УСЛОВИЕ ЗАДАНИЯ: Что фокусник крикнул оркестру, когда вывел рассказчицу на середину сцены, согласно отрывку о выступлении фокусника?
─── ВЫБРАННЫЙ ОТРЫВОК
Он понял и велел играть туш. Потом подошел к рампе и объявил:
— Дамы и господа, сейчас вы убедитесь в силе моих способностей на необычном примере. Я загипнотизирую одну из молодых дам, и она исполнит нам танец словно профессиональная танцовщица.
В публике произошло оживление. Фокусник взял меня за руку, подвел к середине сцены, я опустила глаза, а он громко крикнул оркестру:
— Вальс Штрауса![28]
Когда прозвучали первые аккорды, я, словно в трансе, начала медленно кружиться, затем ускорила движения и стала делать пируэты и прыжки, которые по силам лишь балерине, — публика повскакивала с мест и начала бешено аплодировать еще до окончания музыки. Я снова и снова кланялась, но со сцены не уходила. Мне было досадно, что фокусник водит людей за нос, и, когда аплодисменты стихли, громко прокричала:
— Дамы и господа, очень сожалею, но все, что вы видели на сцене, — сплошное надувательство…
Продолжить разоблачение я не смогла, так как негр, схватив меня в охапку, потащил за кулисы. Слышались возгласы протеста вперемежку с аплодисментами. Потом я увидела приближающегося «мастера» и подумала, что сейчас он прибьет меня. Но в действительности… он сжал мои руки и заявил:
— Девочка, вы великолепны! Давайте работать вместе, я хочу ангажировать вас!
──────
─── УЧЕБНЫЙ МАТЕРИАЛ
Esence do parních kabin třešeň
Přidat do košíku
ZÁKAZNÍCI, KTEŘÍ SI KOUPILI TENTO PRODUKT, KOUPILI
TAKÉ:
──────
─── УЧЕБНЫЙ МАТЕРИАЛ
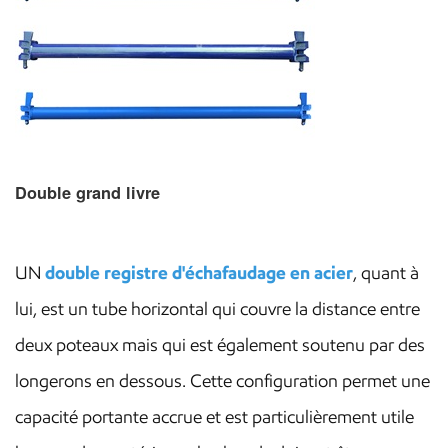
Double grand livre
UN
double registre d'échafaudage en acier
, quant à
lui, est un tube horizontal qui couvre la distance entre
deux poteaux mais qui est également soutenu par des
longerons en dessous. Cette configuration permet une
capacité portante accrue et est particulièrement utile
──────
─── УЧЕБНЫЙ МАТЕРИАЛ
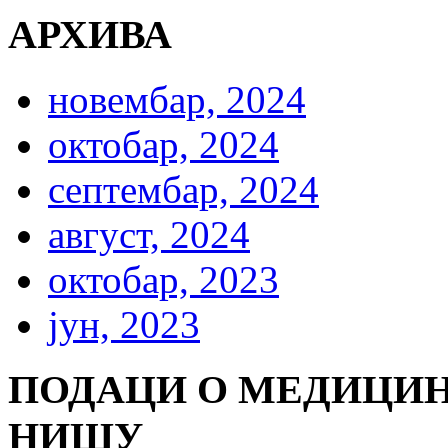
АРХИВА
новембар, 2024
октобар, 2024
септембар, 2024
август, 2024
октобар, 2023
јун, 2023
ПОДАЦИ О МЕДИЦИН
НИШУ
──────
ОТВЕТ: «Вальс Штрауса!»